Me voici enfin seulâbre avec le Gros.
— Dis donc, fait celui-ci, on va à la pêche aux écrevisses ou quoi ?
— On va aux olives, rectifié-je.
— Hein ?
— Tu ne le savais pas que Van Gogh a surtout peint des oliviers ?
Il soulève son bada et se gratte l’accordéon. Une averse de pellicules larges comme des morbacks chute sur son costume en fibre de bois véritable.
— Qui ? fait-il.
— Van Gogh ! Tu n’en as jamais entendu parler ?
— Non, avoue-t-il sans s’émouvoir.
— C’était un grand peintre hollandais.
— Y a pas d’oliviers en Hollande ! objecte ce délicat lettré pour qui rien de ce qui touche à la déduction n’est étranger.
— Il est venu les peindre en France !
Le Gros ne cherche pas à approfondir outre mesure sa culture en matière picturale.
— Bon, fait-il… Et alors, c’est ses tableaux qu’on va secouer ?
— Tout juste !
— Ils valent quelque chose ?
— Chaque toile vaut plusieurs dizaines de millions !
Alors là, il est touché dans les profondeurs de son intellect ! Tout son être devient point-d’exclamation-à-la-ligne.
— Y a des mecs qui donnent des sommes pareilles pour des oliviers alors que pour ce prix ils pourraient s’acheter toute la Provence !
Sa réflexion me fait sourire…
— La Provence de Van Gogh est plus extraordinaire que la vraie, Béru !
Il se regratte le crâne. Aurait-il une pensée à fleur de peau qui n’arriverait pas à sortir ?
— Me fais pas poirer ! murmure-t-il. Un tableau, c’est un tableau, et voilà tout !
Sur cette formule sibylline, ce mécène passe à un autre sujet, en l’occurrence plus urgent à traiter.
— Alors on participe au coup ?
— Que pouvons-nous faire d’autre ? De toute façon, c’est nous qui devons coltiner les toiles, alors elles ne craignent pas grand-chose…
— Ces mecs ne me disent rien de bon, avoue-t-il… On ne sait pas ce qu’ils ont dans le carafon.
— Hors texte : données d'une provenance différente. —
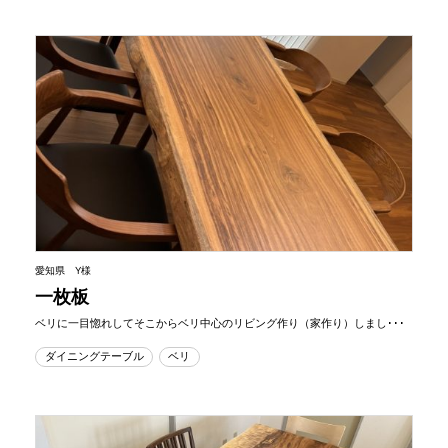
愛知県 Y様
一枚板
ベリに一目惚れしてそこからベリ中心のリビング作り（家作り）しまし･･･
ダイニングテーブル
ベリ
En tout cas, le petit à la bâche s’est drôlement laissé avoir aux dés ; je lui ai gagné cent florins !
Je n’ai pas perdu de vue les feux rouges arrière de la Mercédès. Jusque-là, nous avons suivi un chemin tout différent de celui qui conduit à l’entrée du musée, j’en déduis que nous allons pénétrer dans le parc par-derrière…
En effet, nous stoppons dans un chemin discret qui longe la grille du parc. Nous manœuvrons les charrettes de manière à ce qu’elles se trouvent orientées face à la ville et nous nous groupons devant une brèche de l’enceinte. Hilary a minutieusement monté le coup et sa connaissance des lieux semble absolue.
Je reconnais chez lui l’homme de tête. Le fait qu’il ne nous ait pas encore affranchi quant au déroulement de l’opération montre que c’est un monsieur prudent.
— Voilà, explique-t-il, ce musée offre une particularité : il n’a qu’une porte et pas de fenêtre ! Il est éclairé en effet par des plafonds en moellons de verre. Donc, une seule issue s’offre à nous.